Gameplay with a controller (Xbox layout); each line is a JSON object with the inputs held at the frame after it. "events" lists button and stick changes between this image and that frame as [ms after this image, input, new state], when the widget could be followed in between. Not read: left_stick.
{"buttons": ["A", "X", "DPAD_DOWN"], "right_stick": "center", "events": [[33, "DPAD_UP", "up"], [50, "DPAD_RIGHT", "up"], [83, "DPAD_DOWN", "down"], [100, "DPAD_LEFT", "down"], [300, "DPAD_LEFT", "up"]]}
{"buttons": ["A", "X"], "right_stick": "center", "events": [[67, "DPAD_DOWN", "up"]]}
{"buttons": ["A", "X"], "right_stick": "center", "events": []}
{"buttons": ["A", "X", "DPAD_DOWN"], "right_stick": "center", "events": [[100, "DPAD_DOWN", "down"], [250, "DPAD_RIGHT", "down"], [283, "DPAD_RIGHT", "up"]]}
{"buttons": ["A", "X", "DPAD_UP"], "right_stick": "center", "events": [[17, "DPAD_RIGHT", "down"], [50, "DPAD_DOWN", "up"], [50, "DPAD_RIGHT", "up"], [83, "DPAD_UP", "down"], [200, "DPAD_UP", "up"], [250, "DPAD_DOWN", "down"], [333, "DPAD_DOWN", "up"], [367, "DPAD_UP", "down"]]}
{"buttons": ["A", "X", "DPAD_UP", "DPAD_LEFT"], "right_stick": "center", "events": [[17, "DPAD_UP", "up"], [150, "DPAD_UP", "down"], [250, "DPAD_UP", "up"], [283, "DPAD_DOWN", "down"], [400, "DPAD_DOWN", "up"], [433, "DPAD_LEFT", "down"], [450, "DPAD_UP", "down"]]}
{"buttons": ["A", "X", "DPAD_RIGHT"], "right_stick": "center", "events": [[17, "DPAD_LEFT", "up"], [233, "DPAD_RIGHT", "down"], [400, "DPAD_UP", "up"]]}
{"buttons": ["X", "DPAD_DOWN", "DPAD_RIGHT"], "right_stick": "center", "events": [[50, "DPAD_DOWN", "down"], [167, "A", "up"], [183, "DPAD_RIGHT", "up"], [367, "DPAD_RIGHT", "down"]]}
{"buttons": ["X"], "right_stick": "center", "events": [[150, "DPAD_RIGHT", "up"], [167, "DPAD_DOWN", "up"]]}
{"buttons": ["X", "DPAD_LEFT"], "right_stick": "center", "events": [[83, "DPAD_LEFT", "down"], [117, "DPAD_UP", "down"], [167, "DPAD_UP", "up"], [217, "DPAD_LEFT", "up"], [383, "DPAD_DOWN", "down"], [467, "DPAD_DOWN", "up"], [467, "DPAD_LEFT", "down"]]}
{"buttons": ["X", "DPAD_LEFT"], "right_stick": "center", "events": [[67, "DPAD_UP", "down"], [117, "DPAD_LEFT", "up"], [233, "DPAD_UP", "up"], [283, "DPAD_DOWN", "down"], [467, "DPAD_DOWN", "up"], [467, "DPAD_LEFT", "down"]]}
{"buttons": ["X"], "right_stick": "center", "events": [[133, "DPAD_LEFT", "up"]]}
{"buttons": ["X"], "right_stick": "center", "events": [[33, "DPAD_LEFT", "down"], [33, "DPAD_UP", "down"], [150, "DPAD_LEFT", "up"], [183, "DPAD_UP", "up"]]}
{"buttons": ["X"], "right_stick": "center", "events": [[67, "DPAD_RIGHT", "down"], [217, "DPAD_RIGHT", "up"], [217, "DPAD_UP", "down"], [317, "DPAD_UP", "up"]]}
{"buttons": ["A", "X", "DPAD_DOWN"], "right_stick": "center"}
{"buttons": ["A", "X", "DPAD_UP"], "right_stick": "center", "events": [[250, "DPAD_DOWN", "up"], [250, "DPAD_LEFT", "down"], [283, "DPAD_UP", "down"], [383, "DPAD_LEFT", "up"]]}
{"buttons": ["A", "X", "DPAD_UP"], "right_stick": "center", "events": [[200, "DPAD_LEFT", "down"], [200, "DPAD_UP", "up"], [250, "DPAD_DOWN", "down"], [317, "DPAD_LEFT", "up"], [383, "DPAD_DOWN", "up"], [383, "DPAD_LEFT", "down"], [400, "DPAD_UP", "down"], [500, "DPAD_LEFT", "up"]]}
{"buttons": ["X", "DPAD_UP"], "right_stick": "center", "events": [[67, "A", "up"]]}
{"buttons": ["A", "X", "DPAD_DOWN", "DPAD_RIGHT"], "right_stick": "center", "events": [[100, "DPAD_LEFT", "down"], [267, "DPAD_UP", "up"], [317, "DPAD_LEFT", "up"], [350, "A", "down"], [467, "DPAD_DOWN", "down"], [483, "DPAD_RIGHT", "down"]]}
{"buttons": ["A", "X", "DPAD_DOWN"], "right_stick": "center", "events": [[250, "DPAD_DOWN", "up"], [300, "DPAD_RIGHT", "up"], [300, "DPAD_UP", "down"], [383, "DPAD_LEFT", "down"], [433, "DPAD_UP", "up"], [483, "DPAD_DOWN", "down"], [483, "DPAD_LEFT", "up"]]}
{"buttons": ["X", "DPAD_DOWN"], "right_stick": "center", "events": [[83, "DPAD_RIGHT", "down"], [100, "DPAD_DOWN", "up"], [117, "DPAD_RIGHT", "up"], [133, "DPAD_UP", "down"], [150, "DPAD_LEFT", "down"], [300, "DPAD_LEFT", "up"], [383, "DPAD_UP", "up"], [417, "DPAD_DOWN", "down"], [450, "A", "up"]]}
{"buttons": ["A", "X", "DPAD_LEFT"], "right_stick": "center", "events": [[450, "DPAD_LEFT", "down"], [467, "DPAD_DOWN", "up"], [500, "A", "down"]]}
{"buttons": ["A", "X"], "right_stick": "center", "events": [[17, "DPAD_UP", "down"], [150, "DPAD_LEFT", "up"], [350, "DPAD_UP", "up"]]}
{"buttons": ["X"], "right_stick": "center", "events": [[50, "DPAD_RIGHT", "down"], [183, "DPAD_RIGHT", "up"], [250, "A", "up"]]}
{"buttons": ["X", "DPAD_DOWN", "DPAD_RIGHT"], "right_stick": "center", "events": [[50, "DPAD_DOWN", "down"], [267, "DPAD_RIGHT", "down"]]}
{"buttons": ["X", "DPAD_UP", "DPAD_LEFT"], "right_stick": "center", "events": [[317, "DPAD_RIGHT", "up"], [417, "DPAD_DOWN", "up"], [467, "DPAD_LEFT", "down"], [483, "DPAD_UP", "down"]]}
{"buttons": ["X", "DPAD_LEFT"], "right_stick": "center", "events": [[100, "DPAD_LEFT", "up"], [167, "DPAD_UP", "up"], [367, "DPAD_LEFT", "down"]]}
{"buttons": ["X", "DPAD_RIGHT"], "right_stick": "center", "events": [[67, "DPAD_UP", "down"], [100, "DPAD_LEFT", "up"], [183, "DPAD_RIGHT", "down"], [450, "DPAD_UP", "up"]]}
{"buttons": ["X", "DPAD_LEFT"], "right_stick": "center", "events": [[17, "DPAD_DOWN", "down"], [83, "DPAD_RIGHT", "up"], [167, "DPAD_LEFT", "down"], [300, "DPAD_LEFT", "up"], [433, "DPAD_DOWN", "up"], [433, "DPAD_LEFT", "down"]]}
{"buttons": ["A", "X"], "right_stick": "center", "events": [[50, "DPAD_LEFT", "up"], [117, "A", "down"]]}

· · · · ·

» WHAT IS BEING ASKED
Repeat the whole listing exactly.

» COMPLETED TASK
Gameplay with a controller (Xbox layout); each line is a JSON object with the inputs held at the frame after it. "events" lists button and stick changes between this image and that frame as [ms after this image, input, new state], when the widget could be followed in between. Not read: left_stick.
{"buttons": ["A", "X", "DPAD_DOWN"], "right_stick": "center", "events": [[33, "DPAD_UP", "up"], [50, "DPAD_RIGHT", "up"], [83, "DPAD_DOWN", "down"], [100, "DPAD_LEFT", "down"], [300, "DPAD_LEFT", "up"]]}
{"buttons": ["A", "X"], "right_stick": "center", "events": [[67, "DPAD_DOWN", "up"]]}
{"buttons": ["A", "X"], "right_stick": "center", "events": []}
{"buttons": ["A", "X", "DPAD_DOWN"], "right_stick": "center", "events": [[100, "DPAD_DOWN", "down"], [250, "DPAD_RIGHT", "down"], [283, "DPAD_RIGHT", "up"]]}
{"buttons": ["A", "X", "DPAD_UP"], "right_stick": "center", "events": [[17, "DPAD_RIGHT", "down"], [50, "DPAD_DOWN", "up"], [50, "DPAD_RIGHT", "up"], [83, "DPAD_UP", "down"], [200, "DPAD_UP", "up"], [250, "DPAD_DOWN", "down"], [333, "DPAD_DOWN", "up"], [367, "DPAD_UP", "down"]]}
{"buttons": ["A", "X", "DPAD_UP", "DPAD_LEFT"], "right_stick": "center", "events": [[17, "DPAD_UP", "up"], [150, "DPAD_UP", "down"], [250, "DPAD_UP", "up"], [283, "DPAD_DOWN", "down"], [400, "DPAD_DOWN", "up"], [433, "DPAD_LEFT", "down"], [450, "DPAD_UP", "down"]]}
{"buttons": ["A", "X", "DPAD_RIGHT"], "right_stick": "center", "events": [[17, "DPAD_LEFT", "up"], [233, "DPAD_RIGHT", "down"], [400, "DPAD_UP", "up"]]}
{"buttons": ["X", "DPAD_DOWN", "DPAD_RIGHT"], "right_stick": "center", "events": [[50, "DPAD_DOWN", "down"], [167, "A", "up"], [183, "DPAD_RIGHT", "up"], [367, "DPAD_RIGHT", "down"]]}
{"buttons": ["X"], "right_stick": "center", "events": [[150, "DPAD_RIGHT", "up"], [167, "DPAD_DOWN", "up"]]}
{"buttons": ["X", "DPAD_LEFT"], "right_stick": "center", "events": [[83, "DPAD_LEFT", "down"], [117, "DPAD_UP", "down"], [167, "DPAD_UP", "up"], [217, "DPAD_LEFT", "up"], [383, "DPAD_DOWN", "down"], [467, "DPAD_DOWN", "up"], [467, "DPAD_LEFT", "down"]]}
{"buttons": ["X", "DPAD_LEFT"], "right_stick": "center", "events": [[67, "DPAD_UP", "down"], [117, "DPAD_LEFT", "up"], [233, "DPAD_UP", "up"], [283, "DPAD_DOWN", "down"], [467, "DPAD_DOWN", "up"], [467, "DPAD_LEFT", "down"]]}
{"buttons": ["X"], "right_stick": "center", "events": [[133, "DPAD_LEFT", "up"]]}
{"buttons": ["X"], "right_stick": "center", "events": [[33, "DPAD_LEFT", "down"], [33, "DPAD_UP", "down"], [150, "DPAD_LEFT", "up"], [183, "DPAD_UP", "up"]]}
{"buttons": ["X"], "right_stick": "center", "events": [[67, "DPAD_RIGHT", "down"], [217, "DPAD_RIGHT", "up"], [217, "DPAD_UP", "down"], [317, "DPAD_UP", "up"]]}
{"buttons": ["A", "X", "DPAD_DOWN"], "right_stick": "center"}
{"buttons": ["A", "X", "DPAD_UP"], "right_stick": "center", "events": [[250, "DPAD_DOWN", "up"], [250, "DPAD_LEFT", "down"], [283, "DPAD_UP", "down"], [383, "DPAD_LEFT", "up"]]}
{"buttons": ["A", "X", "DPAD_UP"], "right_stick": "center", "events": [[200, "DPAD_LEFT", "down"], [200, "DPAD_UP", "up"], [250, "DPAD_DOWN", "down"], [317, "DPAD_LEFT", "up"], [383, "DPAD_DOWN", "up"], [383, "DPAD_LEFT", "down"], [400, "DPAD_UP", "down"], [500, "DPAD_LEFT", "up"]]}
{"buttons": ["X", "DPAD_UP"], "right_stick": "center", "events": [[67, "A", "up"]]}
{"buttons": ["A", "X", "DPAD_DOWN", "DPAD_RIGHT"], "right_stick": "center", "events": [[100, "DPAD_LEFT", "down"], [267, "DPAD_UP", "up"], [317, "DPAD_LEFT", "up"], [350, "A", "down"], [467, "DPAD_DOWN", "down"], [483, "DPAD_RIGHT", "down"]]}
{"buttons": ["A", "X", "DPAD_DOWN"], "right_stick": "center", "events": [[250, "DPAD_DOWN", "up"], [300, "DPAD_RIGHT", "up"], [300, "DPAD_UP", "down"], [383, "DPAD_LEFT", "down"], [433, "DPAD_UP", "up"], [483, "DPAD_DOWN", "down"], [483, "DPAD_LEFT", "up"]]}
{"buttons": ["X", "DPAD_DOWN"], "right_stick": "center", "events": [[83, "DPAD_RIGHT", "down"], [100, "DPAD_DOWN", "up"], [117, "DPAD_RIGHT", "up"], [133, "DPAD_UP", "down"], [150, "DPAD_LEFT", "down"], [300, "DPAD_LEFT", "up"], [383, "DPAD_UP", "up"], [417, "DPAD_DOWN", "down"], [450, "A", "up"]]}
{"buttons": ["A", "X", "DPAD_LEFT"], "right_stick": "center", "events": [[450, "DPAD_LEFT", "down"], [467, "DPAD_DOWN", "up"], [500, "A", "down"]]}
{"buttons": ["A", "X"], "right_stick": "center", "events": [[17, "DPAD_UP", "down"], [150, "DPAD_LEFT", "up"], [350, "DPAD_UP", "up"]]}
{"buttons": ["X"], "right_stick": "center", "events": [[50, "DPAD_RIGHT", "down"], [183, "DPAD_RIGHT", "up"], [250, "A", "up"]]}
{"buttons": ["X", "DPAD_DOWN", "DPAD_RIGHT"], "right_stick": "center", "events": [[50, "DPAD_DOWN", "down"], [267, "DPAD_RIGHT", "down"]]}
{"buttons": ["X", "DPAD_UP", "DPAD_LEFT"], "right_stick": "center", "events": [[317, "DPAD_RIGHT", "up"], [417, "DPAD_DOWN", "up"], [467, "DPAD_LEFT", "down"], [483, "DPAD_UP", "down"]]}
{"buttons": ["X", "DPAD_LEFT"], "right_stick": "center", "events": [[100, "DPAD_LEFT", "up"], [167, "DPAD_UP", "up"], [367, "DPAD_LEFT", "down"]]}
{"buttons": ["X", "DPAD_RIGHT"], "right_stick": "center", "events": [[67, "DPAD_UP", "down"], [100, "DPAD_LEFT", "up"], [183, "DPAD_RIGHT", "down"], [450, "DPAD_UP", "up"]]}
{"buttons": ["X", "DPAD_LEFT"], "right_stick": "center", "events": [[17, "DPAD_DOWN", "down"], [83, "DPAD_RIGHT", "up"], [167, "DPAD_LEFT", "down"], [300, "DPAD_LEFT", "up"], [433, "DPAD_DOWN", "up"], [433, "DPAD_LEFT", "down"]]}
{"buttons": ["A", "X"], "right_stick": "center", "events": [[50, "DPAD_LEFT", "up"], [117, "A", "down"]]}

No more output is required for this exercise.